Textual cohesion addresses the local connections in a text based primarily on features that signal relationships between constituent elements (words or sentences)" (Dascalu, 2013, p. 28). Cohesion is one of the core functions of ReaderBench, used either for both input (read texts) and output (learner's productions).
Cohesion is function of three main parameters:
the inverse normalized distance between textual elements
the lexical proximity given by ontologies, like WordNet
the semantic similarity through both LSA (Latent Semantic Analysis) and LDA (Latent Dirichlet Allocation)
The cohesion score is computed as follows:
each sentence is initially assigned an individual score equal to the normalized term frequency of each concept, multiplied by its relevance that is assigned globally during the topics identification process (measuring to what extent each sentence conveys the main concepts of the overall conversation);
afterwards, at block level (utterance or paragraph), individual sentence scores are weighted by cohesion measures and summed up in order to define the inner-block score.
going further into the discourse decomposition model (document > block > sentence), inter-block cohesive links are used to augment the previous inner-block scores, by also considering all block-document similarities as a weighting factor of block importance. Moreover, as it would have been a discrepancy in the evaluation in terms of the first and the last sentence of each block for which there were no previous or next adjacency links within the current block, their corresponding scores are increased through the cohesive link enforced to the previous, respectively next block;
in the end, all block scores are combined at document level by using the block-document hierarchical link’s cohesion as weight, in order to determine the overall score of the reading material or of the conversation.
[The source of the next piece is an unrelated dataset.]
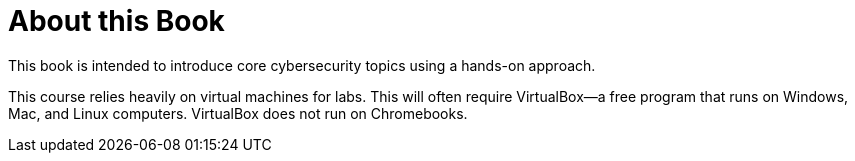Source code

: = About this Book

This book is intended to introduce core cybersecurity topics using a hands-on approach.

This course relies heavily on virtual machines for labs. This will often require VirtualBox--a free program that runs on Windows, Mac, and Linux computers. VirtualBox does not run on Chromebooks.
This paragraph is from Crossley et al. (2017). RB generates a cohesion graph using cohesion values to determine connections between discourse elements. The cohesion graph is a multi-layered structure containing different nodes (Dascalu, 2014) and the links between them. A central node, representing the conversation’s thread, is divided into contributions, which are further divided into sentences and words. Links are then built between nodes in order to determine a cohesion score that denotes the relevance of a contribution within the conversation, or the impact of a word within a sentence or contribution. Other links are generated between adjacent contributions, which are used to determine changes in the topics or of the conversation’s thread. These changes are reflected by cohesion gaps between units of texts. Explicit links, created using an interface functionality such as the “reply-to” option, are contained within the cohesion graph as well. In addition, cohesive links determined using semantic similarity techniques are added between related contributions within a timeframe of maximum 20 successive contributions, which can be considered the maximum span for these type of cohesive links (Rebedea, 2012).
Crossley, S. A., Dascalu, M., McNamara, D. S., Baker, R., & Trausan-Matu, S. (2017). Predicting Success in Massive Open Online Courses (MOOCs) Using Cohesion Network Analysis. 12th Int. Conf. on Computer-Supported Collaborative Learning (CSCL 2017). Philadelphia, PA.: ISLS.
Dascalu, M. (2014). Analysing discourse and text complexity for learning and collaborating. New York: Springer.
Rebedea, T. (2012). Computer-Based Support and Feedback for Collaborative Chat Conversations and Discussion
Forums. (Doctoral dissertation), University Politehnica of Bucharest, Bucharest, Romania.